Your task:
Each entry below should be written out exactly as it is, with no pictures.

(Saved entries)
--------
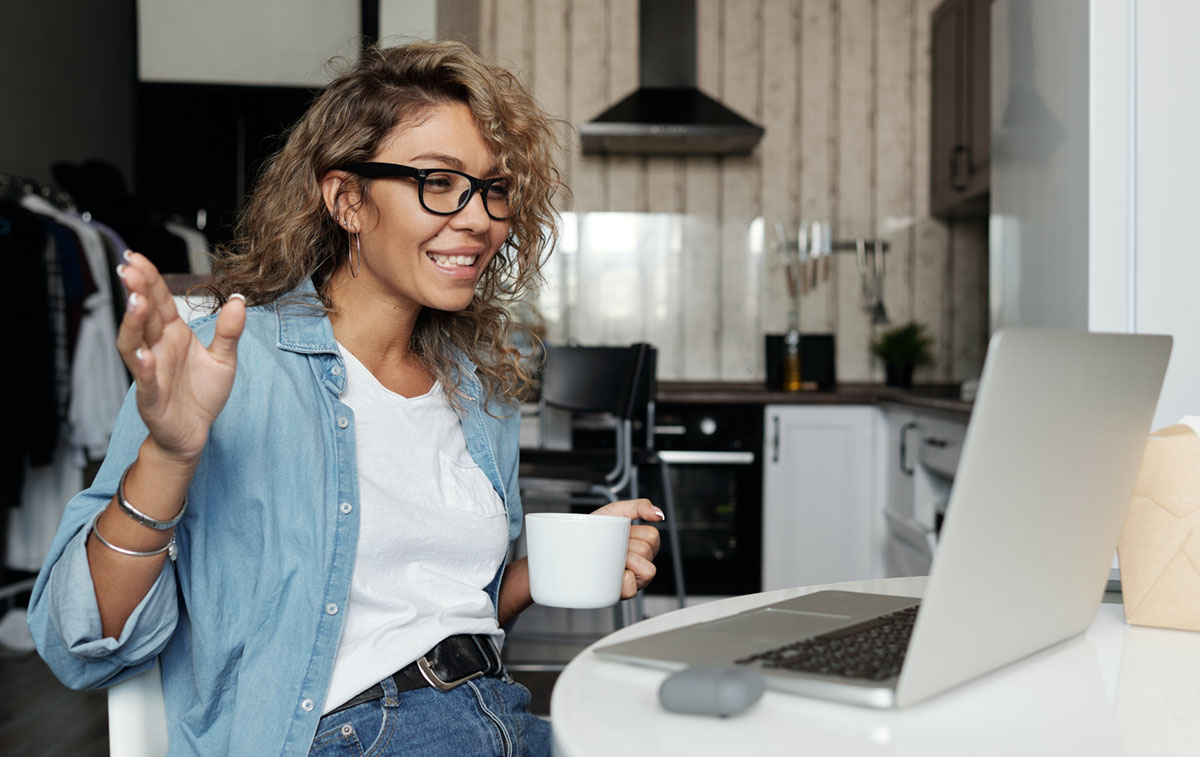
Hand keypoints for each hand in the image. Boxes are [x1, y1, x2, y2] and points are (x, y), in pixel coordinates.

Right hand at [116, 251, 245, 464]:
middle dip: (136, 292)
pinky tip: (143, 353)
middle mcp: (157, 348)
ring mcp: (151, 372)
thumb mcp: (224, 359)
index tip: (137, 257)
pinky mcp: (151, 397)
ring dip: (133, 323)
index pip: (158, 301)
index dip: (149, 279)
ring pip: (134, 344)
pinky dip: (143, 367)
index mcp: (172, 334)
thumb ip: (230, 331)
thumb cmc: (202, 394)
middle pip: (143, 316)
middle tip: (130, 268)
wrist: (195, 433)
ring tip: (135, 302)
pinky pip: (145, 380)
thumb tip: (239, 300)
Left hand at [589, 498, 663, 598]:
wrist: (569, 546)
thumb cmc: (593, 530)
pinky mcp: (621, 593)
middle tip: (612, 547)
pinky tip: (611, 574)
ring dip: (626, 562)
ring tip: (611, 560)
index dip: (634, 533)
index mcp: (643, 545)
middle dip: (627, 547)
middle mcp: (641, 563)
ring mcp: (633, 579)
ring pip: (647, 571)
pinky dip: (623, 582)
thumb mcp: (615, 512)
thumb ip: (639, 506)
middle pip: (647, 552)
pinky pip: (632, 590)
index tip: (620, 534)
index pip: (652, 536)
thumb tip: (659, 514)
--------
Response:
Hand keypoints for each hand in the image. Boxes are [x1, y1, x2, y2] and points are (x, y), in pixel coordinates.

Right hand at [116, 251, 245, 464]:
middle dip: (136, 292)
pinky tip: (143, 353)
middle mcp: (157, 348)
ring mcp: (151, 372)
thumb mcp: (224, 359)
index tip: (137, 257)
pinky mcp: (151, 397)
ring dip: (133, 323)
index pip: (158, 301)
index dip: (149, 279)
ring pip: (134, 344)
pinky dip: (143, 367)
index mcp: (172, 334)
thumb ip: (230, 331)
thumb cmc: (202, 394)
middle pip: (143, 316)
middle tip: (130, 268)
wrist: (195, 433)
ring tip: (135, 302)
pinky pip: (145, 380)
thumb tip: (239, 300)
Left hand at [589, 498, 663, 598]:
wrist: (569, 546)
thumb cmc: (593, 530)
pinky mcp: (621, 593)
middle tip: (612, 547)
pinky tip: (611, 574)
ring dip: (626, 562)
ring tip: (611, 560)
index dip: (634, 533)
index mcp: (643, 545)
middle dip: (627, 547)
middle mcp: (641, 563)
ring mcp: (633, 579)
ring pip: (647, 571)
pinky dip: (623, 582)
thumb mcp: (615, 512)
thumb ip: (639, 506)
middle pip: (647, 552)
pinky pip: (632, 590)
index tip: (620, 534)
index pip: (652, 536)
thumb tip: (659, 514)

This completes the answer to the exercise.